= The Mickey Mouse Theater of the Air =

The Mickey Mouse Theater of the Air was a 1938 musical-variety radio series for children, sponsored by Pepsodent and heard on NBC on Sunday afternoons, featuring Mickey Mouse and other characters from Walt Disney cartoons. There were a total of twenty broadcasts from the Disney Little Theater on the RKO lot from January 2 to May 15, 1938, the program was created to promote the February 1938 release of Disney's first animated feature film, Snow White and the Seven Dwarfs. In addition to Snow White featured in the second episode, the series featured other fairy tale and nursery rhyme characters, including "Mother Goose Land," "Cinderella," "King Neptune," "The Pied Piper," "The Old Woman in the Shoe" and "Old MacDonald".

The show was originally contracted with Pepsodent for thirteen weeks, but it was successful enough to be extended to a total of twenty episodes.

==Production==
Broadcasters had pursued a Mickey Mouse radio program for several years, but Disney rejected the idea, feeling that the cartoon characters' main appeal was visual, and that the voices might not be enough to carry a radio series. However, the opportunity to promote the Snow White film was too important to miss.
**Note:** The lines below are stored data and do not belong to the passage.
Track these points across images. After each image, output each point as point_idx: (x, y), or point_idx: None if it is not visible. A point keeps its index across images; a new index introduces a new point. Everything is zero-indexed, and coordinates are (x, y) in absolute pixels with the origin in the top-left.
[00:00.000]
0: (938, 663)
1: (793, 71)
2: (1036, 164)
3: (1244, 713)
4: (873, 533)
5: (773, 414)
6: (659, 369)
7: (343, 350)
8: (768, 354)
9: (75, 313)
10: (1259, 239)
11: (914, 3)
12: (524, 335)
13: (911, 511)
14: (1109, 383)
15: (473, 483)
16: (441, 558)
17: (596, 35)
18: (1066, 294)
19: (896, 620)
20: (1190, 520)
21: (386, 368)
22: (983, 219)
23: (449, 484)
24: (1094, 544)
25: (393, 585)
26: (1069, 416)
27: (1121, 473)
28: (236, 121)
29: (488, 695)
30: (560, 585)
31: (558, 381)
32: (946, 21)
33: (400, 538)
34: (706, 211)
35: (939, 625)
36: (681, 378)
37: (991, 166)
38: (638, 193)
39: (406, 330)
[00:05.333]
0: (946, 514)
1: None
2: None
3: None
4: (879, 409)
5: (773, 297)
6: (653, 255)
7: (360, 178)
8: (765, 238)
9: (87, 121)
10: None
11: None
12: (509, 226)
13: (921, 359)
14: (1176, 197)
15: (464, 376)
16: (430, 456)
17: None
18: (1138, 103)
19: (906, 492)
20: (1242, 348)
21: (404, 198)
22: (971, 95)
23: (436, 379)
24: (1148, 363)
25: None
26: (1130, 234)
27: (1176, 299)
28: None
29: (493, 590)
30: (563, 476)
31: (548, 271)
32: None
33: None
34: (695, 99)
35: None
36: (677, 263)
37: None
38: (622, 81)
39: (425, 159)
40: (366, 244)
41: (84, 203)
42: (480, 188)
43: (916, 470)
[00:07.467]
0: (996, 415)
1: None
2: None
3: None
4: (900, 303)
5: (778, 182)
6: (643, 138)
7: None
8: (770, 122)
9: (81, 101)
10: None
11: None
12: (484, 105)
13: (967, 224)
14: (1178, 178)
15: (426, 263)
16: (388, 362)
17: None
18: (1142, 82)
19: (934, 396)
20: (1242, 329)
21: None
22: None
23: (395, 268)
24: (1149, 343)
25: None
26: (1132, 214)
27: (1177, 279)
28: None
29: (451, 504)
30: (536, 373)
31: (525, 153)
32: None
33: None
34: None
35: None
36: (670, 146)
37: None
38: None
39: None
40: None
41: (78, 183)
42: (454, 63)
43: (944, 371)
The first proposed version was a talk show, with Mickey interviewing guest stars, but that idea was scrapped in September 1937. The writers focused instead on the Disney characters' affinity with folk tales and nursery rhymes.

Disney performed Mickey's voice for the first three episodes. Starting with the fourth episode, Mickey was voiced by comedian Joe Twerp. Disney also appeared as himself in some early episodes. In later episodes, Disney was too busy to attend performances, and he was impersonated by announcer John Hiestand.

Other Disney characters featured on the program were Donald Duck (Clarence Nash), Minnie Mouse (Thelma Boardman), Goofy (Stuart Buchanan) and Clara Cluck (Florence Gill).

Music was provided by the Felix Mills Orchestra, Donald Duck's Swing Band and The Minnie Mouse Woodland Choir. The opening theme music was "Who's Afraid of the Big Bad Wolf?", and the closing theme was "Heigh-Ho" from Snow White and the Seven Dwarfs.

==Episodes==
1. Robin Hood (January 2, 1938)
2. Snow White Day (January 9, 1938)
3. Donald Duck's Band (January 16, 1938)
4. The River Boat (January 23, 1938)
5. Ali Baba (January 30, 1938)
6. South of the Border show episodes(February 6, 1938)
7. Mother Goose and Old King Cole (February 13, 1938)
8. The Gypsy Band (February 20, 1938)
9. Cinderella (February 27, 1938)
10. King Neptune (March 6, 1938)
11. The Pied Piper (March 13, 1938)
12. Sleeping Beauty (March 20, 1938)
13. Ancient Egypt (March 27, 1938) (guest appearance by Snow White)
14. Mother Goose and The Old Woman in a Shoe (April 3, 1938)
15. Long John Silver (April 10, 1938)
16. King Arthur (April 17, 1938)
17. Who Killed Cock Robin? (April 24, 1938)
18. Cowboy Show (May 1, 1938)
19. William Tell (May 8, 1938)
20. Old MacDonald (May 15, 1938)

==Trivia==
- Sing a Song of Sixpence is sung by Stuart Buchanan.